Politikus Gerindra ini juga mengatakan hal tersebut tidak cacat formil. Sebab, kata Supratman, yang dimasukkan ke draf UU Ciptaker adalah keputusan panja.
"Yang cacat formil itu kalau kemudian bukan keputusan panja yang kita masukin," imbuhnya.
Seperti diketahui, omnibus law UU Cipta Kerja disahkan di Rapat Paripurna DPR RI pada 5 Oktober 2020. Saat itu, draf naskah UU Ciptaker yang beredar adalah draf yang berisi sejumlah 905 halaman.
Namun ada perbedaan pada ketentuan soal istirahat panjang yang termuat dalam Pasal 79 UU Cipta Kerja. Pada versi draf 905 halaman, Pasal 79 dalam Bagian Kedua: Ketenagakerjaan ini berisi 5 ayat. Pada versi draf 1.035 halaman, Pasal 79 berisi enam ayat.

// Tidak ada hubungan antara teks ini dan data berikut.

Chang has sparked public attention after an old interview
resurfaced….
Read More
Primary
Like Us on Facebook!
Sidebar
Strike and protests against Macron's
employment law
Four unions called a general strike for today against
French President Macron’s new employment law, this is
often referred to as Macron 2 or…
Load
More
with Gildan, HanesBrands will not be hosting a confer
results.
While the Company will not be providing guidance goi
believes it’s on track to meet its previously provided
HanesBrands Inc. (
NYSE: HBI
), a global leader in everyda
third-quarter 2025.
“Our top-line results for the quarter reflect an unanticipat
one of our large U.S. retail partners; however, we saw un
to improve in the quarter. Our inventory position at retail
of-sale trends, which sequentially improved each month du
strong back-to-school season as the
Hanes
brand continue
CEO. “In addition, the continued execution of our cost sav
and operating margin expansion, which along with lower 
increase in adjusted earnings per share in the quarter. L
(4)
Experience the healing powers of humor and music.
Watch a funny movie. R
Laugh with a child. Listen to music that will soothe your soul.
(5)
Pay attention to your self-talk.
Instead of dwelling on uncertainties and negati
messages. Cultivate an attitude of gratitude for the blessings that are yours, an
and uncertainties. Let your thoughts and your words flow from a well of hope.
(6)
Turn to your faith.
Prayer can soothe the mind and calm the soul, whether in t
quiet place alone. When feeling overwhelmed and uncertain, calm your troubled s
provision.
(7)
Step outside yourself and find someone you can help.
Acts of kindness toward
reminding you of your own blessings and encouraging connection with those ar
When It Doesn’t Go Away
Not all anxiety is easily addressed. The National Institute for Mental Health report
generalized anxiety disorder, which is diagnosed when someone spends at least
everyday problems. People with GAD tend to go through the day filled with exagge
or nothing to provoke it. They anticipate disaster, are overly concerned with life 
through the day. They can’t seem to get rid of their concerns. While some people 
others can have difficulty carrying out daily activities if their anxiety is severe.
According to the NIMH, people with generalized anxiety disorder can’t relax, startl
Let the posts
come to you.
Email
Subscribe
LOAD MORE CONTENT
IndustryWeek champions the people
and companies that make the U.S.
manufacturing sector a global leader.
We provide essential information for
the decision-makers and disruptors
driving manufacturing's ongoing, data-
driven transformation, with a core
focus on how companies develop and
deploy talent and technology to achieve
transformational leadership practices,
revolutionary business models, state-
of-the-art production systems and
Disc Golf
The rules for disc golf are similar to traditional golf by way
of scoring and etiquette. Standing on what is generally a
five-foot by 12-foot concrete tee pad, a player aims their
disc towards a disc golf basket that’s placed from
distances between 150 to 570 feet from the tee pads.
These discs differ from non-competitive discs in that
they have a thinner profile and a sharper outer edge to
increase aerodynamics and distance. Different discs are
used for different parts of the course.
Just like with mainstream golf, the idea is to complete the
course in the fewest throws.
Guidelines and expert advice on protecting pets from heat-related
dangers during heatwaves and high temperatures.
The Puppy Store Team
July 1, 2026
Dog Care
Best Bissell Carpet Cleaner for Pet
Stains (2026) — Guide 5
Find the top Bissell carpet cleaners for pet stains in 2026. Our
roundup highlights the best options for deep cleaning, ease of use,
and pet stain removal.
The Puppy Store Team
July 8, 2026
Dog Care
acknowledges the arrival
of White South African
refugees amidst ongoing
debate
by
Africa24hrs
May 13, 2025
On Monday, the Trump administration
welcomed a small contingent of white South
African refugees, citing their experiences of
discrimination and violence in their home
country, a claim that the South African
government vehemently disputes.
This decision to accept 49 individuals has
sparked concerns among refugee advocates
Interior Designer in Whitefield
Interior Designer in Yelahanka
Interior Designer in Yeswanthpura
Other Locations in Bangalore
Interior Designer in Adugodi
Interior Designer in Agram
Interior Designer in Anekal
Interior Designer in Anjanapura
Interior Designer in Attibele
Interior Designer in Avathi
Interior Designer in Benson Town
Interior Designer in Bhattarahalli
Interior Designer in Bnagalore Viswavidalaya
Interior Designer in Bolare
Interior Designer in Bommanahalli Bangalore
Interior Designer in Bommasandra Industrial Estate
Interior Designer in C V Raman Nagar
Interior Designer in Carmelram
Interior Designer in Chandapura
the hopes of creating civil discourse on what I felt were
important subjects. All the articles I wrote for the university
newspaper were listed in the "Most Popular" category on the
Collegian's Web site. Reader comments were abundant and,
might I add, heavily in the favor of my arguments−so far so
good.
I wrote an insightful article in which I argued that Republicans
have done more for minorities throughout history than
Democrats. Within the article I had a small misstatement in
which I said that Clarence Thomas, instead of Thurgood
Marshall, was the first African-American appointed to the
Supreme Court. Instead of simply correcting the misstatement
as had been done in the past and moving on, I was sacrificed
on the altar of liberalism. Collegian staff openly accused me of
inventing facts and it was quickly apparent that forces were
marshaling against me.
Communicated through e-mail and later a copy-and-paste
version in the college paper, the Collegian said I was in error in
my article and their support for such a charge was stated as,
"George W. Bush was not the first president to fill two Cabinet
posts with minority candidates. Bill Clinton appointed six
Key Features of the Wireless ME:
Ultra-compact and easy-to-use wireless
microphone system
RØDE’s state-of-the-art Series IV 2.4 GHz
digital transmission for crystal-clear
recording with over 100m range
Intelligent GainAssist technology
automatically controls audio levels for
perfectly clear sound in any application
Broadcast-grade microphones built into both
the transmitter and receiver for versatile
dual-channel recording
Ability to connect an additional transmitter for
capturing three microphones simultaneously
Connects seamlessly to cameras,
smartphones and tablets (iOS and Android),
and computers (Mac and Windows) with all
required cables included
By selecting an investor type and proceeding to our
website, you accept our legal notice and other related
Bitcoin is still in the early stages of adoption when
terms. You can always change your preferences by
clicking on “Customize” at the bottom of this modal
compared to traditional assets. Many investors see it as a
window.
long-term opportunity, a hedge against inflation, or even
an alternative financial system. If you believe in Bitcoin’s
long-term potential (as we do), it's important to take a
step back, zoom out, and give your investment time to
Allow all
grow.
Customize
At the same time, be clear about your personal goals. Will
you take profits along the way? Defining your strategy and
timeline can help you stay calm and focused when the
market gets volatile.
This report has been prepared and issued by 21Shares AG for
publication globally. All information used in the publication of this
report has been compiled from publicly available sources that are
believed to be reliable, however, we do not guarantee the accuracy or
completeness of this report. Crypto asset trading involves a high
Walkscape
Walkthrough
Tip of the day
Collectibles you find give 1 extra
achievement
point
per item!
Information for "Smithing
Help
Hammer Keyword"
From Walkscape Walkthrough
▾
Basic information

Ayat ke-6 yang ditambahkan dalam Pasal 79 itu mengatur perusahaan yang diperbolehkan memberikan istirahat panjang bagi buruh-buruhnya. Ketentuan bakal diatur dengan Peraturan Pemerintah (PP).
Diberitakan sebelumnya, Wakil Ketua DPR Azis Syamsuddin mengklaim tidak ada pasal selundupan dalam omnibus law UU Cipta Kerja. Politikus Golkar itu bahkan berani bersumpah atas hal tersebut.
"Saya jamin, sesuai sumpah jabatan saya dan rekan-rekan yang ada di sini. Tentu kami tidak berani dan tidak akan memasukkan selundupan pasal. Itu kami jamin dulu. Sumpah jabatan kami," kata Azis.
Azis mengatakan menyelundupkan pasal ke omnibus law UU Cipta Kerja bakal kena pidana. "Karena apa? Itu merupakan tindak pidana apabila ada selundupan pasal," tuturnya.